─── Provided information ───

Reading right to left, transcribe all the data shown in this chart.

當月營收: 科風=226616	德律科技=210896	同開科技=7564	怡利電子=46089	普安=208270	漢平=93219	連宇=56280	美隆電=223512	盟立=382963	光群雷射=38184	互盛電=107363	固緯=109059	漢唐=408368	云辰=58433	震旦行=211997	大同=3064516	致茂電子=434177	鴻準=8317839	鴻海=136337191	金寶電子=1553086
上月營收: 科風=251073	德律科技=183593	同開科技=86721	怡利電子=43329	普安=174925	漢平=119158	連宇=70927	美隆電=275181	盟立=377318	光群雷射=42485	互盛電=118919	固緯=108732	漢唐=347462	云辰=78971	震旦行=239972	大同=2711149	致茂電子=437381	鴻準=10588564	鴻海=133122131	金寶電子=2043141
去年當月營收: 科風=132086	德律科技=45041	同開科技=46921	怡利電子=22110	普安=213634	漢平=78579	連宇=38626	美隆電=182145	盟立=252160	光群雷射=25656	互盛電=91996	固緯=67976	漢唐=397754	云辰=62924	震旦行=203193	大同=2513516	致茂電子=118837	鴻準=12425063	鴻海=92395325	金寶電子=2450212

───
─── Provided information ───

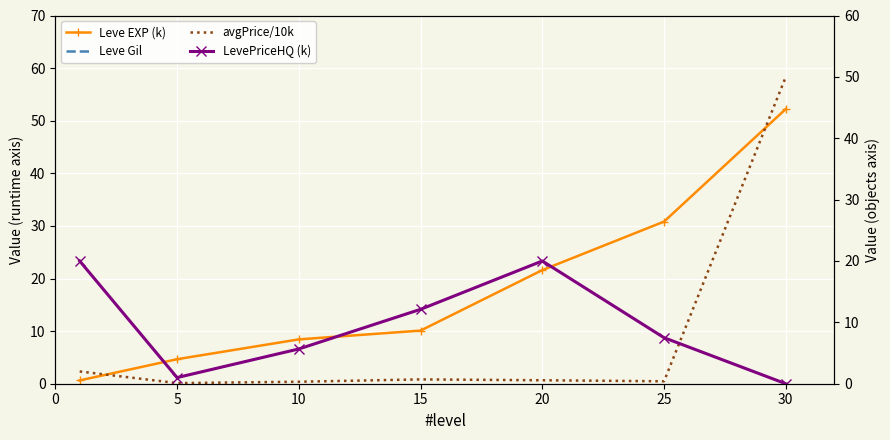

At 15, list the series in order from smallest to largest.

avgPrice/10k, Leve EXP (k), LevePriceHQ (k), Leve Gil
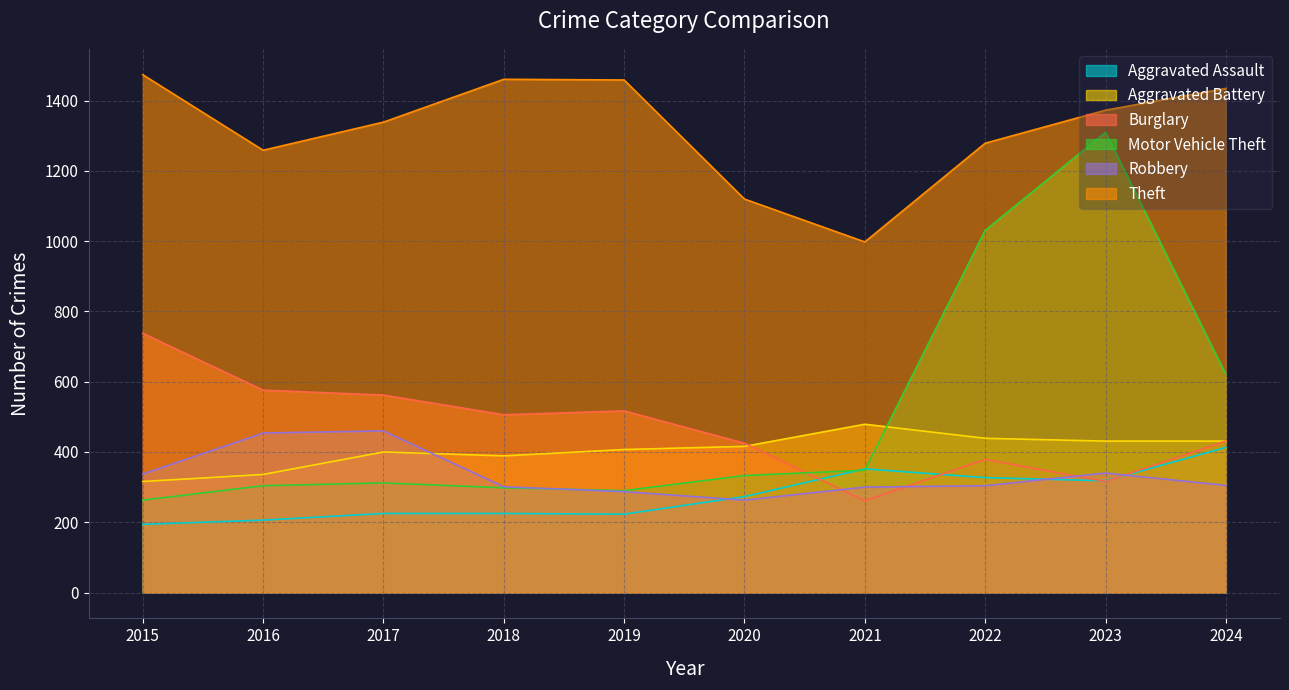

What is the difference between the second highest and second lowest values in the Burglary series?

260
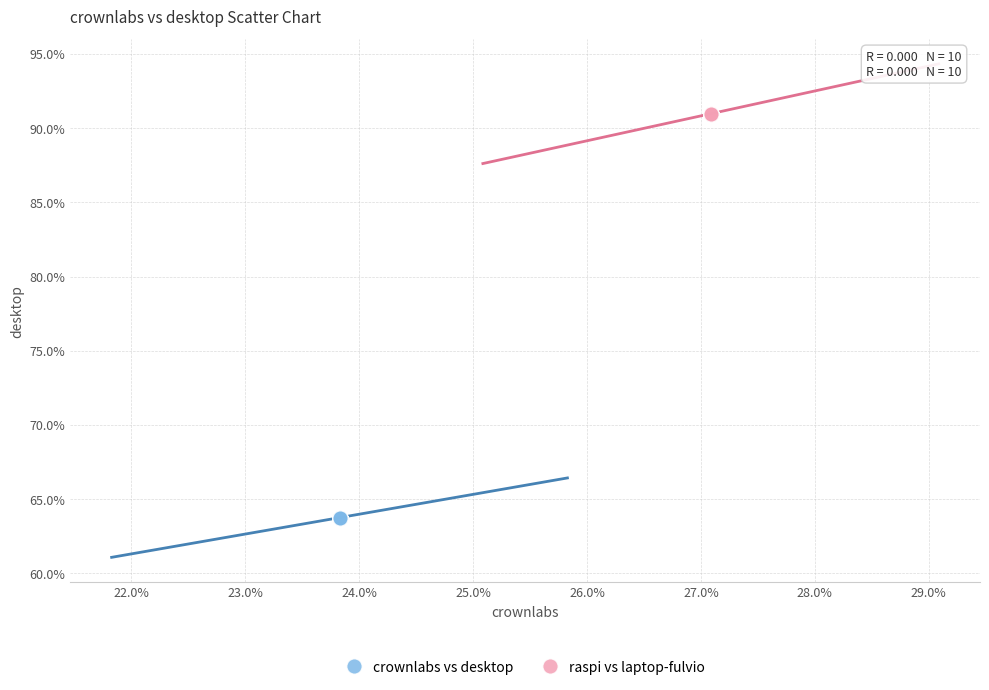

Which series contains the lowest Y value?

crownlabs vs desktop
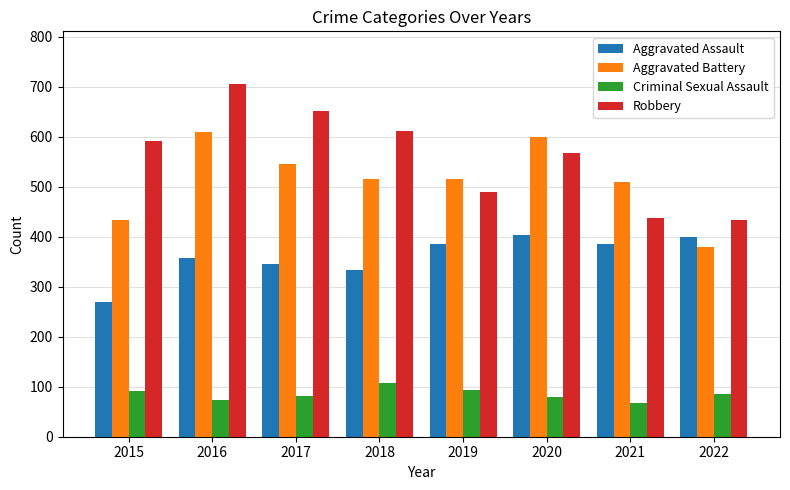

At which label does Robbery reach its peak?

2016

───
─── Provided information ───

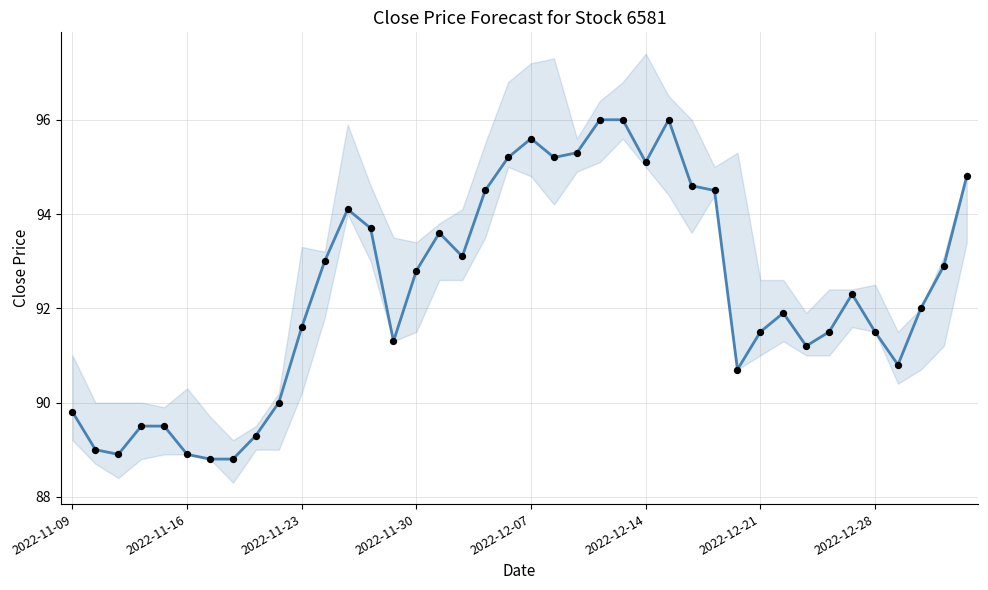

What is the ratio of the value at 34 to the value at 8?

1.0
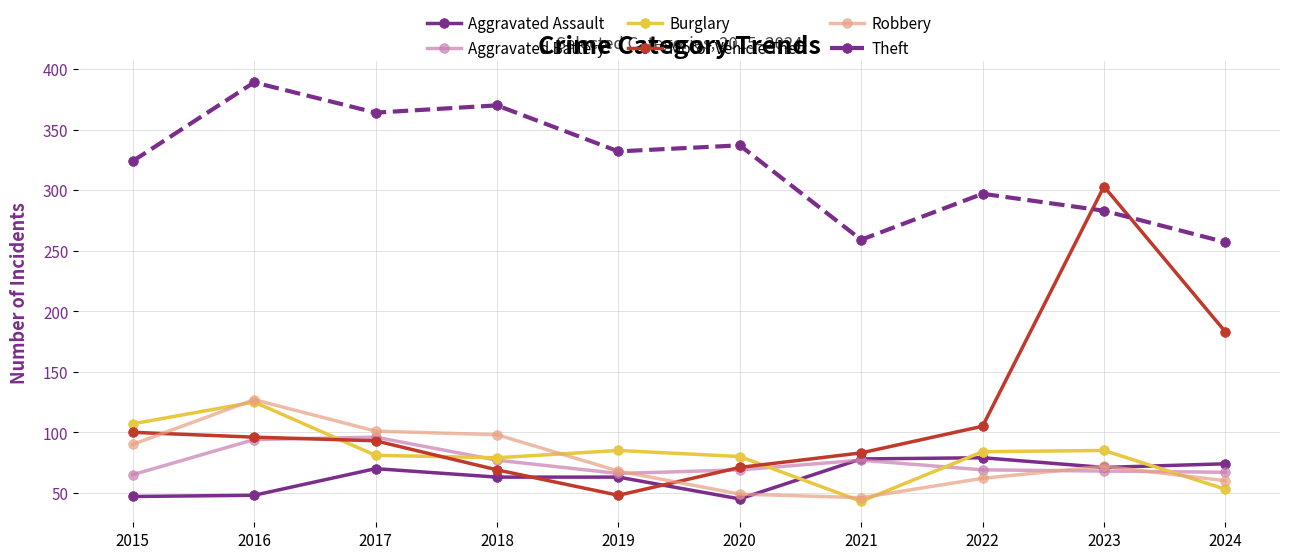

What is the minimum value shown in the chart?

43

───

**Your goal**: In the data, rewrite the lines from the line with "當月營收: 科風=22661" to the line with "去年當月營收: 科風=132", replacing "大同" with "大同公司" and leaving everything else unchanged.

**Result of this task**:
當月營收: 科風=226616	德律科技=210896	同開科技=7564	怡利電子=46089	普安=208270	漢平=93219	連宇=56280	美隆電=223512	盟立=382963	光群雷射=38184	互盛電=107363	固緯=109059	漢唐=408368	云辰=58433	震旦行=211997	大同公司=3064516	致茂電子=434177	鴻準=8317839	鴻海=136337191	金寶電子=1553086
上月營收: 科風=251073	德律科技=183593	同開科技=86721	怡利電子=43329	普安=174925	漢平=119158	連宇=70927	美隆電=275181	盟立=377318	光群雷射=42485	互盛電=118919	固緯=108732	漢唐=347462	云辰=78971	震旦行=239972	大同公司=2711149	致茂電子=437381	鴻準=10588564	鴻海=133122131	金寶電子=2043141
去年當月營收: 科風=132086	德律科技=45041	同開科技=46921	怡利電子=22110	普安=213634	漢平=78579	連宇=38626	美隆電=182145	盟立=252160	光群雷射=25656	互盛電=91996	固緯=67976	漢唐=397754	云辰=62924	震旦行=203193	大同公司=2513516	致茂電子=118837	鴻準=12425063	鴻海=92395325	金寶電子=2450212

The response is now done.